その八 屍亡者

「せっかくこっちに来たんだし、あの遊園地に行きたいのにな~」

 祈裡がそう言う。

「…誰も台風が来るなんて、予想できるかよ。あそこら辺のホテルって、ベラボーに高いんだぞ? そんな旅費はない」

「だからって、こんなボロい民宿に泊まることはないじゃない。言ってくれれば、お父さんがお金くれたのに」

 また、親の金がどうのこうの、だ。こうなったら放っておくのが一番だ。

「お、時間だ。飯食いに行こう」

 1階に降りる。食堂に行く。

 食堂には4人分の夕飯が並べられている。

「私たち以外にもお客がいるのね。驚き」

 氷威たちが席に着くと、若い男女がやって来た。見た感じ、まだ高校生だろうか?

「今晩は、台風大変そうですねー。こんな民宿じゃいつ吹っ飛ぶか不安でしょう? 今日は本当は何しに来たの?」

 祈裡が女の子に言った。

「ダイガクの…オープンキャンパスに…キた…。でも…タイフウの…せいで…チュウシに…なった…」

 返事のトーンがちょっと暗い。

「てことは高校生か? 懐かしいなあ俺も3年生の時はいろんな大学に手を出したもんだ」

 男の子の方も話し出した。

「なら、お前たちは、大学生か社会人? お前たちの方こそ何のようがあったんだ?」

 年上ってわかってるのに、その口調か…。生意気な奴だな。でも高校生なら普通か。

「俺たちはな、仕事で来てるんだよ」

「その職場ってのは、こんなボロっちい民宿に泊まらされるのか? すごいブラック企業だな!」

「ちょっと君たちだってここに泊まってるじゃない?」

「ワタシたちは…リョヒを…セツヤクするため…。コノんで…ここに…トまったり…しない…」

 それはそうだろう。高校生が豪華なホテルに泊まれるほど小遣いを持っていたら不思議である。

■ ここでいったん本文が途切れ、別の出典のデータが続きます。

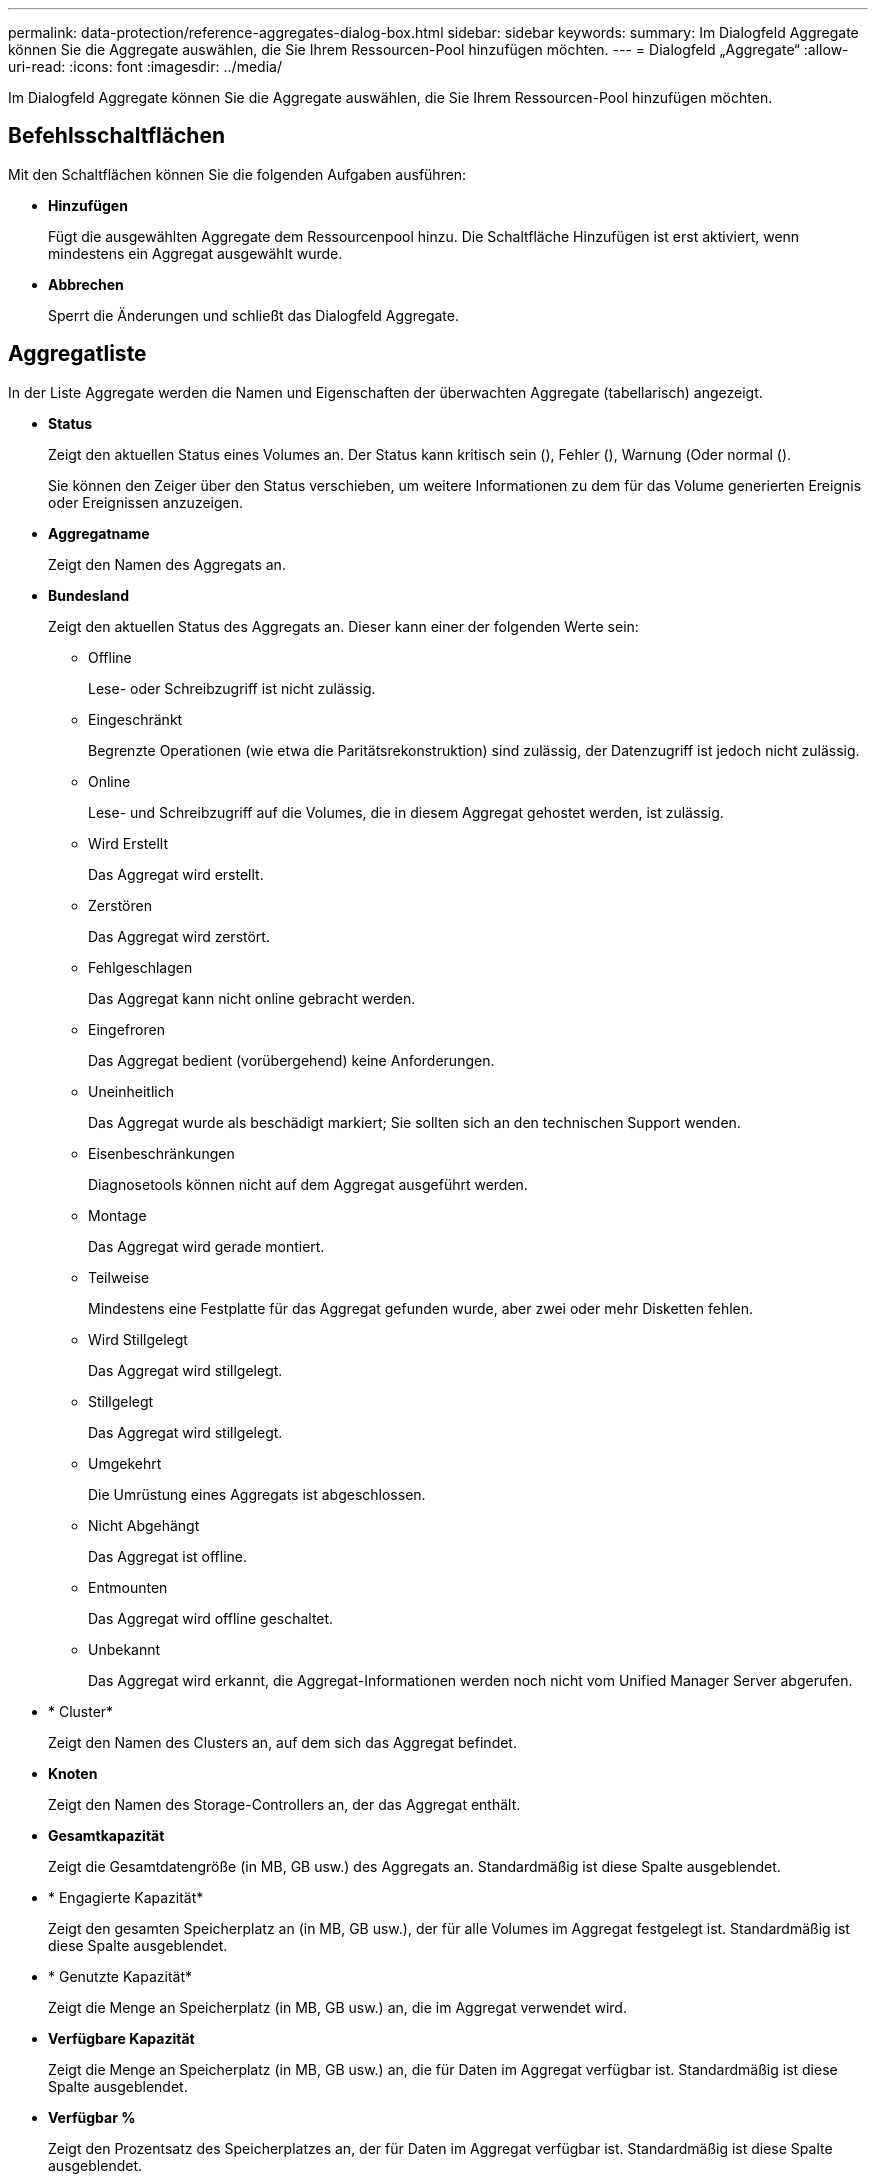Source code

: ---
permalink: data-protection/reference-aggregates-dialog-box.html 
sidebar: sidebar 
keywords:  
summary: Im Dialogfeld Aggregate können Sie die Aggregate auswählen, die Sie Ihrem Ressourcen-Pool hinzufügen möchten. 
---
= Dialogfeld „Aggregate“
:allow-uri-read: 
:icons: font
:imagesdir: ../media/


[role="lead"]
Im Dialogfeld Aggregate können Sie die Aggregate auswählen, die Sie Ihrem Ressourcen-Pool hinzufügen möchten.



== Befehlsschaltflächen

Mit den Schaltflächen können Sie die folgenden Aufgaben ausführen:

* *Hinzufügen*
+
Fügt die ausgewählten Aggregate dem Ressourcenpool hinzu. Die Schaltfläche Hinzufügen ist erst aktiviert, wenn mindestens ein Aggregat ausgewählt wurde.

* *Abbrechen*
+
Sperrt die Änderungen und schließt das Dialogfeld Aggregate.





== Aggregatliste

In der Liste Aggregate werden die Namen und Eigenschaften der überwachten Aggregate (tabellarisch) angezeigt.

* *Status*
+
Zeigt den aktuellen Status eines Volumes an. Der Status kann kritisch sein (image:../media/sev-critical-um60.png[""]), Fehler (image:../media/sev-error-um60.png[""]), Warnung (image:../media/sev-warning-um60.png[""]Oder normal (image:../media/sev-normal-um60.png[""]).

+
Sie können den Zeiger über den Status verschieben, um weitere Informationen zu dem für das Volume generierten Ereignis oder Ereignissen anzuzeigen.

* *Aggregatname*
+
Zeigt den Namen des Aggregats an.

* *Bundesland*
+
Zeigt den aktuellen Status des Aggregats an. Dieser kann einer der folgenden Werte sein:

+
** Offline
+
Lese- oder Schreibzugriff ist nicht zulässig.

** Eingeschränkt
+
Begrenzte Operationen (wie etwa die Paritätsrekonstruktion) sind zulässig, der Datenzugriff ist jedoch nicht zulässig.

** Online
+
Lese- und Schreibzugriff auf die Volumes, die in diesem Aggregat gehostet werden, ist zulässig.

** Wird Erstellt
+
Das Aggregat wird erstellt.

** Zerstören
+
Das Aggregat wird zerstört.

** Fehlgeschlagen
+
Das Aggregat kann nicht online gebracht werden.

** Eingefroren
+
Das Aggregat bedient (vorübergehend) keine Anforderungen.

** Uneinheitlich
+
Das Aggregat wurde als beschädigt markiert; Sie sollten sich an den technischen Support wenden.

** Eisenbeschränkungen
+
Diagnosetools können nicht auf dem Aggregat ausgeführt werden.

** Montage
+
Das Aggregat wird gerade montiert.

** Teilweise
+
Mindestens eine Festplatte für das Aggregat gefunden wurde, aber zwei oder mehr Disketten fehlen.

** Wird Stillgelegt
+
Das Aggregat wird stillgelegt.

** Stillgelegt
+
Das Aggregat wird stillgelegt.

** Umgekehrt
+
Die Umrüstung eines Aggregats ist abgeschlossen.

** Nicht Abgehängt
+
Das Aggregat ist offline.

** Entmounten
+
Das Aggregat wird offline geschaltet.

** Unbekannt
+
Das Aggregat wird erkannt, die Aggregat-Informationen werden noch nicht vom Unified Manager Server abgerufen.



* * Cluster*
+
Zeigt den Namen des Clusters an, auf dem sich das Aggregat befindet.

* *Knoten*
+
Zeigt den Namen des Storage-Controllers an, der das Aggregat enthält.

* *Gesamtkapazität*
+
Zeigt die Gesamtdatengröße (in MB, GB usw.) des Aggregats an. Standardmäßig ist diese Spalte ausgeblendet.

* * Engagierte Kapazität*
+
Zeigt den gesamten Speicherplatz an (in MB, GB usw.), der für alle Volumes im Aggregat festgelegt ist. Standardmäßig ist diese Spalte ausgeblendet.

* * Genutzte Kapazität*
+
Zeigt die Menge an Speicherplatz (in MB, GB usw.) an, die im Aggregat verwendet wird.

* *Verfügbare Kapazität*
+
Zeigt die Menge an Speicherplatz (in MB, GB usw.) an, die für Daten im Aggregat verfügbar ist. Standardmäßig ist diese Spalte ausgeblendet.

* *Verfügbar %*
+
Zeigt den Prozentsatz des Speicherplatzes an, der für Daten im Aggregat verfügbar ist. Standardmäßig ist diese Spalte ausgeblendet.

* *%* Genutzt
+
Zeigt den Prozentsatz des Speicherplatzes an, der von Daten im Aggregat verwendet wird.

* *RAID-Typ*
+
Zeigt den RAID-Typ des ausgewählten Volumes an. Der RAID-Typ kann RAID0, RAID4, RAID-DP, RAID-TEC oder gemischtes RAID sein.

「こんな不毛な議論なんて続けても無駄だぜ。しずか、冷めないうちに飯食っちまおうぜ」

「…わかったわ…」

 2人は食べ始めた。

「俺たちも食べるか」

「うん」

 氷威たちも食べ始めた。

 夕食はすぐに食べ終わる量だった。静という女の子の方はまだ食べ終えていないようだが。

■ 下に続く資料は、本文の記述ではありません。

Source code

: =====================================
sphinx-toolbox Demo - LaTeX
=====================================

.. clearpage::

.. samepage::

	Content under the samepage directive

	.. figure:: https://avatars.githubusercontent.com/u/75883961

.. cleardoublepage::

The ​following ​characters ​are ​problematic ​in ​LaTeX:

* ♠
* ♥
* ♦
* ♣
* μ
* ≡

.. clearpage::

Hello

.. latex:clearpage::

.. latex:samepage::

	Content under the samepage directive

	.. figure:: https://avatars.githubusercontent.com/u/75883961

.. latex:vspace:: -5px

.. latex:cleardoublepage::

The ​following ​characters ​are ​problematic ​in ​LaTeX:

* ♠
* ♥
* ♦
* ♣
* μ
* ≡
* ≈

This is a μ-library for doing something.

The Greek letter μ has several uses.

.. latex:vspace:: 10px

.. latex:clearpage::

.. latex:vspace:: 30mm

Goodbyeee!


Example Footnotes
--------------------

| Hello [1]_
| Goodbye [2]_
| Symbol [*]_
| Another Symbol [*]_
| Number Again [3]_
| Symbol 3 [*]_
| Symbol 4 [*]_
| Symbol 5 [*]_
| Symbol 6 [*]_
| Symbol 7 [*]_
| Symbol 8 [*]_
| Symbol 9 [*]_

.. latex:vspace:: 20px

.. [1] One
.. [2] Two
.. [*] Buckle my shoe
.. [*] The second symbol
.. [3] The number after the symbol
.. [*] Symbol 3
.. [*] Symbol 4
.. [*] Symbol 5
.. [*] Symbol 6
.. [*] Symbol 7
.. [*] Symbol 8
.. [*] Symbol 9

「デザート来るまで、まだ時間あるな。そういやお前たちの仕事って何なんだ?」

 男の子が聞いて来た。

「俺たちは、全国を旅していろんな人から恐怖体験を聞いて回ってるんだ」

「なら…。ここでも…ダレかに…キきに…?」

 氷威はスマホを確認した。

「インターネットで募集を掛けてはいるんだけど、誰も…。君たちは何か持っていないかい?」

 顔を合わせると、

「静、あの話は覚えてるか? 聞かせてやったらどうだ?」

大輔だいすけ…。でも…あれは…」

「いいじゃないか。減るものでもないんだしよ」

 氷威はそれに食いついた。

「支障がなければ、教えてくれない? 名前とか地名とかは全部、仮名にするから個人情報の心配はいらないよ」

 祈理が2階にパソコンを取りに行った。そして戻って来た。